Trifonov's first three albums were devoted entirely to the music of Chopin; they were recorded in 2010 and released in 2011 on the Decca Records, Dux Records, and Fryderyk Chopin Institute labels. In 2012, on the Mariinsky label, an album that included a recording of Tchaikovsky's Piano Concerto No. 1 with the Mariinsky Theatre Orchestra conducted by Valery Gergiev was released; this recording was described by International Piano magazine as "a simply remarkable disc.... Daniil Trifonov's playing is a heady mix of super-virtuoso and the ability to generate the utmost tenderness.... He demonstrates an enviable variety of touch and shading ... the couplings are as intelligent as they are magnificent".

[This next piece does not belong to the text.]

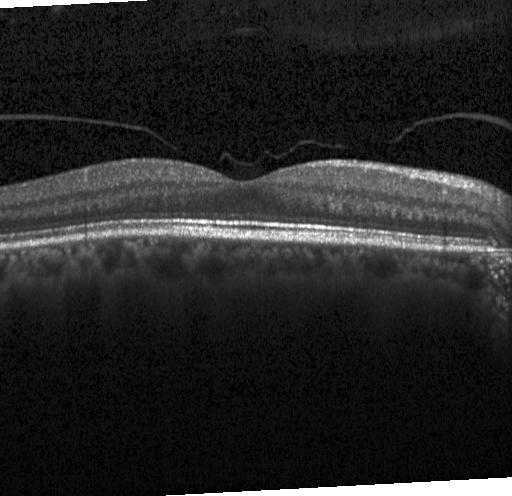 OCT line scan; spectral-domain OCT; centered on the fovea
Finding: no evidence of choroidal neovascularization, diabetic macular edema, or drusen.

In 2013 Trifonov signed an exclusive recording contract with Deutsche Grammophon (DG). His first album for DG, The Carnegie Recital, was of a live recording from a recital he had given in Carnegie Hall that month, and for which he received his first Grammy nomination. Trifonov was also nominated for a Grammy in 2015 for his next album for DG, which included a recording of Rachmaninoff's Rhapsody on a Theme of Paganini with the Philadelphia Orchestra conducted by Yannick Nézet-Séguin. In 2016, Trifonov recorded the complete piano études of Franz Liszt in his next album for DG, which was a major success. It reached the number one position in the Specialist Classical Albums Chart in the United Kingdom in October 2016, was designated one of "The Best Classical Music Recordings of 2016" by The New York Times, and won the 2018 Grammy Award for Best Classical Instrumental Solo. Trifonov has earned considerable commercial and critical success for his discography. In 2016, Trifonov received the Gramophone Classical Music Awards' Artist of the Year Award. His successes also include appearances on international record chart rankings, including seven albums that have ranked on Billboard Top Classical Album charts.